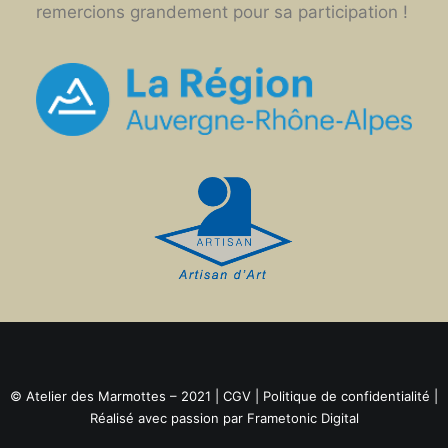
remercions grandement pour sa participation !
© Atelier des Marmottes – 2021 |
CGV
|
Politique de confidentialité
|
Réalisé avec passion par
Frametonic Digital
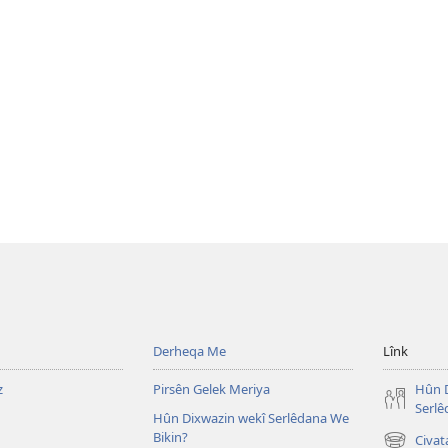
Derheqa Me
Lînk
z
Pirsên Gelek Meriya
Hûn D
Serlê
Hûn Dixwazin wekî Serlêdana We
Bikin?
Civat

============

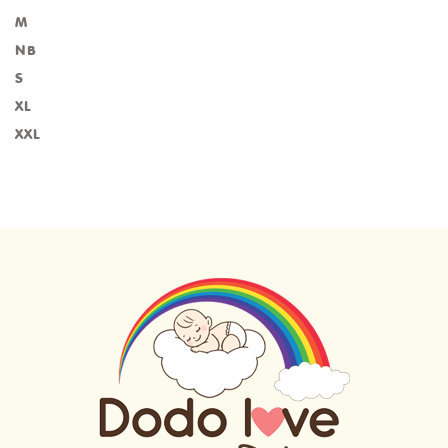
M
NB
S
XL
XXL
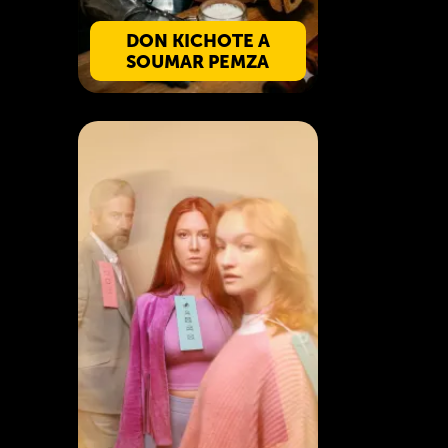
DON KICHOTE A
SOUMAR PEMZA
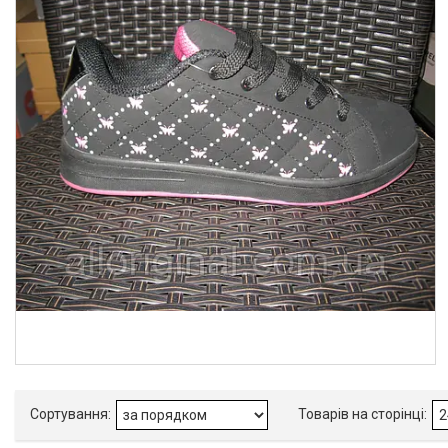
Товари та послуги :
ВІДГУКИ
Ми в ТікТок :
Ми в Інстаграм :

============

## Task prompt
The result should be an exact copy of only the lines above from the one that holds "SOUMAR PEMZA" through the one that holds "Ми в Інстаграм", both ends included, without pictures.

## Final answer
SOUMAR PEMZA
Товари та послуги :
ВІДГУКИ
Ми в ТікТок :
Ми в Інстаграм :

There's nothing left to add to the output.